Air Canada (TSX:AC) stock is in a tough place. Trending downward ever since this summer, it currently trades at just $22–near the lows for the year. For a while, Air Canada was thought to be in the midst of a recovery. After the COVID-19 vaccines were announced last November, the stock started rallying. That continued for the better part of a year. But after a couple of earnings releases showed that the company was still losing billions, it began its current downward trajectory.
That brings us to where we are today. COVID-19 is still out there, and Air Canada’s passenger levels are still depressed. As long as this remains the case, then the company will not return to profitability. In this article, I will explore Air Canada’s long-term prospects to try to gauge where it could be in 10 years.
Air Canada’s last brush with bankruptcy
In 2020, Air Canada came dangerously close to bankruptcy. Bleeding out $20 million in cash per day, it was burning through its liquid assets at a remarkable pace. Eventually, the federal government stepped in to provide the company with a bailout. Consisting of $5.5 billion in low-interest debt and $400 million in equity, it helped AC stay afloat. However, the funds won’t last forever; $5.9 billion will only take you through about six quarters of billion-dollar losses. So bankruptcy remains a real possibility for Air Canada.

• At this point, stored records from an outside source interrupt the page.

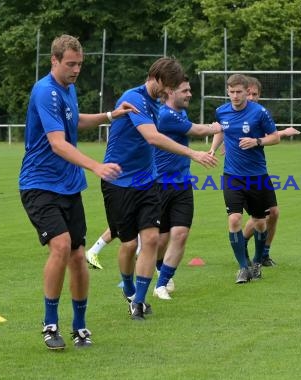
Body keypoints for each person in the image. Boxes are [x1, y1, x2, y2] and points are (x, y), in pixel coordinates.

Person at [19, 34, 137, 350]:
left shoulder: (69, 90)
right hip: (39, 184)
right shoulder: (45, 90)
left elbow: (75, 121)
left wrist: (112, 115)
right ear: (54, 61)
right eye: (70, 64)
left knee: (77, 257)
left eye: (79, 64)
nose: (75, 70)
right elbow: (58, 143)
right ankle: (49, 324)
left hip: (69, 186)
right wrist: (96, 166)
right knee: (60, 246)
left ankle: (80, 327)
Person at [101, 57, 217, 320]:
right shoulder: (134, 98)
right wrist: (193, 154)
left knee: (152, 239)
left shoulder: (155, 102)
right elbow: (152, 137)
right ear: (159, 79)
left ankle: (139, 303)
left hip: (147, 180)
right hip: (118, 180)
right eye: (170, 86)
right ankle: (130, 289)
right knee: (129, 244)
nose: (170, 92)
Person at [152, 76, 222, 300]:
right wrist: (216, 127)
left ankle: (161, 284)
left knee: (180, 234)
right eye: (185, 90)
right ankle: (156, 265)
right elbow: (197, 131)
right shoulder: (165, 115)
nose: (189, 94)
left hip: (182, 183)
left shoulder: (180, 112)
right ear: (171, 92)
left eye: (189, 90)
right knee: (161, 240)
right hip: (160, 185)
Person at [209, 74, 280, 283]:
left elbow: (275, 137)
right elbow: (221, 130)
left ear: (246, 91)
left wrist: (257, 141)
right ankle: (242, 267)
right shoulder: (222, 111)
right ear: (227, 91)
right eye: (231, 92)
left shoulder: (259, 112)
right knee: (234, 219)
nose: (235, 96)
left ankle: (257, 261)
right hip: (232, 175)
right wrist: (213, 149)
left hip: (257, 176)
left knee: (259, 222)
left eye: (239, 92)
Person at [241, 76, 300, 267]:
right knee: (260, 216)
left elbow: (265, 136)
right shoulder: (235, 112)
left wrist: (280, 133)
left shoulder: (259, 113)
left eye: (254, 94)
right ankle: (240, 245)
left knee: (273, 213)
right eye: (247, 93)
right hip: (240, 174)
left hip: (259, 171)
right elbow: (225, 130)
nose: (250, 97)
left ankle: (264, 253)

The question is, could the company survive it?
To answer that question, we need to look at history.
In 2003, Air Canada entered bankruptcy protection to ward off a hostile takeover. The company intentionally made its balance sheet ugly in order to make itself less attractive to ONEX, the company that was trying to acquire it. After entering bankruptcy protection, Air Canada re-emerged as ACE Aviation Holdings. It continued experiencing financial difficulties. In the late 2000s, the stock fell as low as $0.85. If you had bought at that price and held to the pre-COVID high of $50, you’d have realized a 5,700% return.
Will this time be different?
As we’ve seen, the last time Air Canada went through financial difficulties as serious as those it’s going through now, it delivered amazing returns to investors.
The question is, will that happen again?
Most likely, no. At least not any time soon. The thing is that AC stock never fell as far as it did in 2009 last year. The company was on the verge of collapse, but the lowest it went was $12.4. Today it’s nearly double that. If the stock were to recover to its all-time high, it would only rise about 127%.
While that’s a good return, it’s nothing like the moon shot AC delivered after its late 2000s troubles. The company expects it to take two more years to return to 2019 revenue levels. So realistically, $50 is the most we can expect for 2023. I’d say something slightly higher than that, maybe $70 or $80, would not be an unrealistic place for AC to end up in 10 years.